La sagesse précaire est honorée d’être conviée à ces agapes. Des personnalités de haut vol y sont invitées, et le sage précaire évolue dans cette ambiance avec le naturel d’un flamand rose.
Nous sommes logés dans un fabuleux hôtel, le Mas de Cacharel. Il s’agit du premier hôtel de la Camargue, construit dans les années 1940, à une époque où cette région de France était parfaitement inconnue de tous, et certainement pas encore touristique. Le soir de notre arrivée, on me montre ma chambre et je me rends en retard dans la salle à manger pour le dîner. Un homme captive déjà son auditoire en parlant de l’histoire de cet hôtel et de l’histoire de la région.
Il s’agit d’un homme proche de la retraite, fils du premier gérant de l’hôtel. Son père n’est pas n’importe qui, mais Denys Colomb de Daunant, le scénariste du film Crin blanc. Tout le monde semble se souvenir de Crin blanc, et toi-même lecteur de ce blog, tu te souviens sûrement des dernières images, où le cheval et l’enfant s’enfoncent dans la mer. Tout le monde, apparemment, a été marqué par ce final.
Tout le monde, aussi, semble avoir chez soi un livre d’images sur Crin Blanc. Il n’y a que le sage précaire pour être complètement ignorant du film, de l’histoire, des images et de la mythologie du film. L’hôtel est plein de décorations rappelant Crin blanc, ainsi que des photos de chevaux de Camargue.
C’est à mon retour que j’ai visionné le film, primé à Cannes en 1953 et lauréat du prix Jean Vigo. Un court métrage de 40 minutes, très beau, où la blancheur des chevaux est réhaussée par les haillons et les cheveux blonds de l’enfant. L’histoire est simplissime, comme il convient aux récits mythiques : les gardians veulent dompter le roi des chevaux sauvages, Crin blanc, mais celui-ci résiste à toute domestication. Un enfant sauvage, qui vit dans les marais avec son grand-père, réussira, lui, à dompter la sublime bête, mais aucun des deux ne voudra appartenir au monde des hommes.
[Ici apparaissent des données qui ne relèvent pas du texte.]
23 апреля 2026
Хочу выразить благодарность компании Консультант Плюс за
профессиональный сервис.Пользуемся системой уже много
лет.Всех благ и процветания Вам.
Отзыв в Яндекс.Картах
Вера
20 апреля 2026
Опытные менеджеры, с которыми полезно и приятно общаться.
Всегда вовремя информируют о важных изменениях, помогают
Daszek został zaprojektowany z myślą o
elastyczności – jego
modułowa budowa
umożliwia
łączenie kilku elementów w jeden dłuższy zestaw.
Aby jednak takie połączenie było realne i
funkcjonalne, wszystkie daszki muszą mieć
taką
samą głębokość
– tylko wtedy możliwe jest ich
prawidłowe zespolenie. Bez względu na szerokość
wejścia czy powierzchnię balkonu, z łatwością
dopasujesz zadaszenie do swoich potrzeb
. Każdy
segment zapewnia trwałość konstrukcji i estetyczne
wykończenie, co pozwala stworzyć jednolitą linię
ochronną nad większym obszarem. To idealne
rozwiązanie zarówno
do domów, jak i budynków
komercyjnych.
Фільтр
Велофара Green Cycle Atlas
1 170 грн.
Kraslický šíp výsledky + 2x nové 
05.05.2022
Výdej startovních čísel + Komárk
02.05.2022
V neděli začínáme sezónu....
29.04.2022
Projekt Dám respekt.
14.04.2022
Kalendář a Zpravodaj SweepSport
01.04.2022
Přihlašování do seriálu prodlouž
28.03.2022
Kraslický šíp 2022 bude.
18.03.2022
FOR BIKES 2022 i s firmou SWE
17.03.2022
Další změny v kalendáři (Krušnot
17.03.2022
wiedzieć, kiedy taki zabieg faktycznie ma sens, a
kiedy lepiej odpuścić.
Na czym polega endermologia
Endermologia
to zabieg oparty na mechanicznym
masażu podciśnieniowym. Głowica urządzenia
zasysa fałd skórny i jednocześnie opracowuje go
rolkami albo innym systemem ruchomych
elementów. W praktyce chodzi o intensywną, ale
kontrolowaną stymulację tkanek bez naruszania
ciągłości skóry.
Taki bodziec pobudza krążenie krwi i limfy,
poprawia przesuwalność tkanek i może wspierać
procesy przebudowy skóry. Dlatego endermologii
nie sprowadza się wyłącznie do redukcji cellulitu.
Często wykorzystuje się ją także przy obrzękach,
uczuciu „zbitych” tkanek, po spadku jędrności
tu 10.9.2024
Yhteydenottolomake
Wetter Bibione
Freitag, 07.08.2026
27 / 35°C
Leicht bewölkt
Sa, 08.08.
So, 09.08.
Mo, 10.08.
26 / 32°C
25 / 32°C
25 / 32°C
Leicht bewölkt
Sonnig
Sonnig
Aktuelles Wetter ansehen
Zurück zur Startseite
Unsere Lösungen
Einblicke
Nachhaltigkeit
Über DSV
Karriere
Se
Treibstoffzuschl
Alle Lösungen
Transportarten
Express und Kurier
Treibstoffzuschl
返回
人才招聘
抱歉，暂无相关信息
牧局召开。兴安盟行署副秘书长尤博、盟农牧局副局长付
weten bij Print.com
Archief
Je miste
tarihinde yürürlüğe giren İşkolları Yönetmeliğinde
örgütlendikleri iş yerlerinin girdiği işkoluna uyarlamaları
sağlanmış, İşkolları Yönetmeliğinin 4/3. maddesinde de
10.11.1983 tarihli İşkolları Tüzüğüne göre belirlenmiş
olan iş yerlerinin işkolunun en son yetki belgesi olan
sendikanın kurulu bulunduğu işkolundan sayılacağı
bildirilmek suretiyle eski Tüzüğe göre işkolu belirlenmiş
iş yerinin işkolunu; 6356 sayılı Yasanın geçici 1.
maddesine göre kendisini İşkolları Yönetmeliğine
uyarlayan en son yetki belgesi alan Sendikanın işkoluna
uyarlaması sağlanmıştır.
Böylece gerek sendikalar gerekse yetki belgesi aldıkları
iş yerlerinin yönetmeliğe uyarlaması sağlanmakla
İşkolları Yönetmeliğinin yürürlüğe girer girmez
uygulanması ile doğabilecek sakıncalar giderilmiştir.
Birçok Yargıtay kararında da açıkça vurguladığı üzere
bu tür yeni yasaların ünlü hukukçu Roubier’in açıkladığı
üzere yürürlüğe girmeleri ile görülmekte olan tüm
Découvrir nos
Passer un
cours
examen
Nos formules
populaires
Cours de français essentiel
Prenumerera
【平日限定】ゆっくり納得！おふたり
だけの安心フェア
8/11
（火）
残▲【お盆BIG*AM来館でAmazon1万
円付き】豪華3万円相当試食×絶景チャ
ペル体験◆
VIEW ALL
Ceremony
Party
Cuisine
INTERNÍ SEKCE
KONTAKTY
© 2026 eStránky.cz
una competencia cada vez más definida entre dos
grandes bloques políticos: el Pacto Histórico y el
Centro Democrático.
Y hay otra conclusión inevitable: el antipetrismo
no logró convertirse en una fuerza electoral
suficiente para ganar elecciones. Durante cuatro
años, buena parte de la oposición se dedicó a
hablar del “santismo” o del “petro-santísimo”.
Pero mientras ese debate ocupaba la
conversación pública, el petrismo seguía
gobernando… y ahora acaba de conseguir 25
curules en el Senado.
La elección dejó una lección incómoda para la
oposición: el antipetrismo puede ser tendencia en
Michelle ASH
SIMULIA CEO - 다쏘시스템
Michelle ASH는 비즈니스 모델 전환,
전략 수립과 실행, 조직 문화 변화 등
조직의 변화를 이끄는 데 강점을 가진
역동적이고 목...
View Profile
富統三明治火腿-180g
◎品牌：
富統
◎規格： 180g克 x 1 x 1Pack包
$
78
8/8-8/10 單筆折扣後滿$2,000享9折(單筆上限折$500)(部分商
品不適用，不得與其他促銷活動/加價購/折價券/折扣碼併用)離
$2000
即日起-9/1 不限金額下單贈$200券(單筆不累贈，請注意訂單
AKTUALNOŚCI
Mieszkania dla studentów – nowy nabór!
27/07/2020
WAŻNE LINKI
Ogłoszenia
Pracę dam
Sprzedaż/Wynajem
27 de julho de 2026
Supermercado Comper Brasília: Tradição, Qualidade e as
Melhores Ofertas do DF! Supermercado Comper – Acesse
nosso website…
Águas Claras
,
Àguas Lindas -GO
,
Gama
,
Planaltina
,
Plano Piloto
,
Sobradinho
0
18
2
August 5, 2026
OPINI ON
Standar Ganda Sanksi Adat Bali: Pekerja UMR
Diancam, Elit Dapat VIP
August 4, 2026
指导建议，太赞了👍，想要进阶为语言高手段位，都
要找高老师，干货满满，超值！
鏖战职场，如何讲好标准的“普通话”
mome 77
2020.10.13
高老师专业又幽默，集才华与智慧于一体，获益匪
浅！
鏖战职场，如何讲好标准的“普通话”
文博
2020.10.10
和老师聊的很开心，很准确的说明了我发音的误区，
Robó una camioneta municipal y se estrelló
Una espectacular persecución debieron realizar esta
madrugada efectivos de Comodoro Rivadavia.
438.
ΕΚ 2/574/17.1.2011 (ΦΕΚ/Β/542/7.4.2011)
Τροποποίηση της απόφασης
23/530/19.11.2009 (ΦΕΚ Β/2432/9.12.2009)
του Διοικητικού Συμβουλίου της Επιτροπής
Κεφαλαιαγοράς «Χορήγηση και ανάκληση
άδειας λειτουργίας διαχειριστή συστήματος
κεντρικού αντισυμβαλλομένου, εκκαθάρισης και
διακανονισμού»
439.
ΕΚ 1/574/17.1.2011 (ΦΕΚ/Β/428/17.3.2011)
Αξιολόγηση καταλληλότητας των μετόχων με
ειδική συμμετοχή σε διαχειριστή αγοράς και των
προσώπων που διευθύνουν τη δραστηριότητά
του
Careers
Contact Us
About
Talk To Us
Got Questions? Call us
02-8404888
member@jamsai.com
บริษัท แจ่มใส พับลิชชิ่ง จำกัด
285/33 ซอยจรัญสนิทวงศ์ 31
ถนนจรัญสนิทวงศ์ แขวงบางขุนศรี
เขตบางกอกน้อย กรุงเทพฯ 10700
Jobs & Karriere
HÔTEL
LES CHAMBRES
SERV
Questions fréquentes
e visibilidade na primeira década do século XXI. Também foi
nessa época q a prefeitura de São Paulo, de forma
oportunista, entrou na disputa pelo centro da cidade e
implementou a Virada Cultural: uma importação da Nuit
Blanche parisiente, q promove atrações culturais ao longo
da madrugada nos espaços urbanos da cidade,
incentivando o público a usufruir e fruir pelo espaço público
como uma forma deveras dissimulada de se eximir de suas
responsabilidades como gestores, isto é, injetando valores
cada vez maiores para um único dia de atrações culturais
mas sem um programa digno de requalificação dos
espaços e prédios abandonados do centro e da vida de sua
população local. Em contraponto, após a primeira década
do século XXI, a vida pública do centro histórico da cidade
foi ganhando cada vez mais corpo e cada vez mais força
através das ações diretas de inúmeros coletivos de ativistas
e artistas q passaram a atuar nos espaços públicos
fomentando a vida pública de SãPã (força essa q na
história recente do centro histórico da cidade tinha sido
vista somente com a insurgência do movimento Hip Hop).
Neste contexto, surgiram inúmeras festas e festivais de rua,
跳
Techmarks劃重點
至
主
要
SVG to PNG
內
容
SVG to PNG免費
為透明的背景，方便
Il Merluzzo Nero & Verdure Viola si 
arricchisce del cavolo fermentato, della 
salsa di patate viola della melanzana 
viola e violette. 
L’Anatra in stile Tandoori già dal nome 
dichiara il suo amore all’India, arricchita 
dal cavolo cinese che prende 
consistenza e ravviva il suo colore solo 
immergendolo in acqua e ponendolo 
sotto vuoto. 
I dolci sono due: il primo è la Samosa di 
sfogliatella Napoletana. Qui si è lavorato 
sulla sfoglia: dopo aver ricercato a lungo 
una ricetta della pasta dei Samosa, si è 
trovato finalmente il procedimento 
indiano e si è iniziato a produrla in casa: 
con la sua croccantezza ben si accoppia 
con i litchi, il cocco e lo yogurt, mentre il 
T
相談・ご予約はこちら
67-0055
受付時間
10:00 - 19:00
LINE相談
Avec mes nouveaux amis medecins, nous parlons de Crin blanc en tâchant de comprendre pourquoi un si petit film avait connu un tel retentissement, pendant des dizaines d’années. Un succès plus que foudroyant ; une popularité internationale et profonde. Pourquoi une banale histoire de pureté enfantine et de sauvagerie animale avait tant marqué les esprits, charmé les cinéphiles et enchanté les Français ? C’est bien sûr le surgissement d’un paysage désertique digne des westerns, tout en étant maritime et baigné de soleil. Les gardians, cavaliers en gilet et portant chapeaux, éleveurs de chevaux et de bovins, étaient nos cow boys à nous. Crin blanc, c’était l’Amérique chez nous. L’Amérique d’après-guerre nous abreuvait d’images, de films, de musique inouïe. Crin blanc répondait à ce désir de grands espaces sauvages, tout en montrant aux Français que leur pays était encore cette douce terre pleine de nature intouchée. Eux qui vivaient un des changements les plus troublants de leur histoire, qui se voyaient toujours paysans alors qu’ils devenaient un peuple de citadins, voyaient dans la Camargue rêvée et brutale du film un miroir rafraîchissant et rassurant du monde qu’ils étaient en train de perdre.
Le matin, tôt, je chaussais mes souliers de sport et courais entre les étangs. Des flamands roses profitaient des premiers rayons de soleil et les chevaux blancs broutaient paisiblement. Ah, elle avait bien changé la Camargue. Non seulement les chevaux n’étaient plus sauvages, mais même les oiseaux semblaient être domestiqués.